Bryza also said that he had pressed the Aliyev government on its troubling human rights record. “We’re all familiar with the criticism by myself, my government [and] the West about shortcomings on democratic reform and human rights [in Azerbaijan] and the areas where a lot more should be done and I hope will be done,” he said. “We repeatedly have expressed our views in public, and worked hard in private, to create the opportunity for people to express their views freely.”

But Bryza said he didn’t think that an “Azerbaijani awakening” will take place, in part because economic conditions are better than in most Arab countries. He also said that “very enlightened officials” in the government understood the need to liberalize.

News of Bryza’s departure has been welcomed by members of the Armenian-American community. Aram Hamparian, who leads the Armenian National Committee Of America, is among them.
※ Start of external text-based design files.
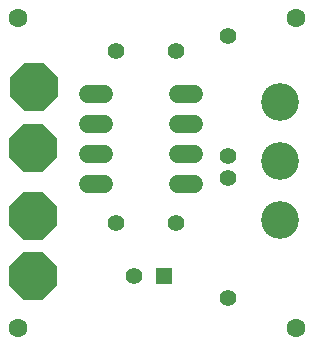
<source format=gts>
G75*
G70*
%OFA0B0*%
%FSLAX24Y24*%
%IPPOS*%
%LPD*%
%AMOC8*
5,1,8,0,0,1.08239X$1,22.5*
%
%ADD10C,0.0631*%
%ADD11C,0.0600*%
%ADD12C,0.0556*%
%ADD13R,0.0556X0.0556*%
%ADD14C,0.1261*%
%ADD15OC8,0.1580*%
D10*
X000931Y000851D03*
X010181Y000851D03*
X010181Y011201D03*
X000931Y011201D03*
D11*
X003274Y008667D02*
X003794Y008667D01*
X003794Y007667D02*
X003274Y007667D01*
X003274Y006667D02*
X003794Y006667D01*
X003794Y005667D02*
X003274Y005667D01*
X006274Y005667D02*
X006794Y005667D01*
X006794Y006667D02*
X006274Y006667D01*
X006274Y007667D02*
X006794Y007667D01*
X006794Y008667D02*
X006274Y008667D01*
D12*
X006181Y010101D03*
X007931Y010601D03*
X007931Y006601D03*
X007931Y005851D03*
X006181Y004351D03*
X004783Y002603D03*
X004181Y004351D03*
X007931Y001851D03*
X004181Y010101D03*
D13*
X005783Y002603D03*
D14*
X009660Y004465D03*
X009660Y006434D03*
X009660Y008402D03*
D15*
X001445Y008883D03*
X001431Y006851D03*
X001431Y004601D03*
X001431Y002601D03*
M02*

</source>
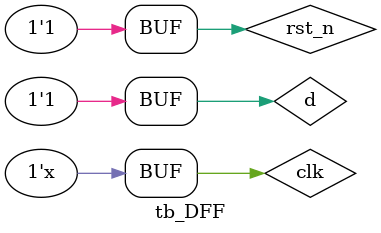
<source format=sv>
module sim;

    initial begin
        $dumpfile("dump.vcd");
        $dumpvars;
        #100
        $finish;
    end

endmodule

module tb_DFF;

    reg d, rst_n, clk;
    wire q;

    DFF dff(.din(d), .rst_n(rst_n), .clk(clk), .q(q));

    always #5 clk = ~clk;

    initial begin
        clk = 1'b0;
        d = 1'b1;
        rst_n = 1'b1;
        #3
        rst_n = 1'b0;
        #8
        rst_n = 1'b1;
        #14
        d = 1'b0;
        #7
        d = 1'b1;
    end

endmodule

</source>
“US diplomacy in this part of the world needs a fresh start. We need a new ambassador who can show up without any bias, without any baggage and start fresh. We would put a very high focus on challenging very assertively the Aliyev government’s threats of war,” he said.

Bryza also has powerful supporters. Fred Hiatt, the editorial-page editor of the Washington Post, wrote recently that Bryza’s departure was a “vivid example of how the larger US national interest can fall victim to special-interest jockeying and political accommodation.”

More than 30 policy experts and former US government officials also sent a letter to Congress earlier this month urging members to keep Bryza, whom they called “an exemplary ambassador,” in Baku.

Until a new US envoy to Azerbaijan is nominated and confirmed, the post will likely be filled by the embassy’s current deputy chief of mission, Adam Sterling.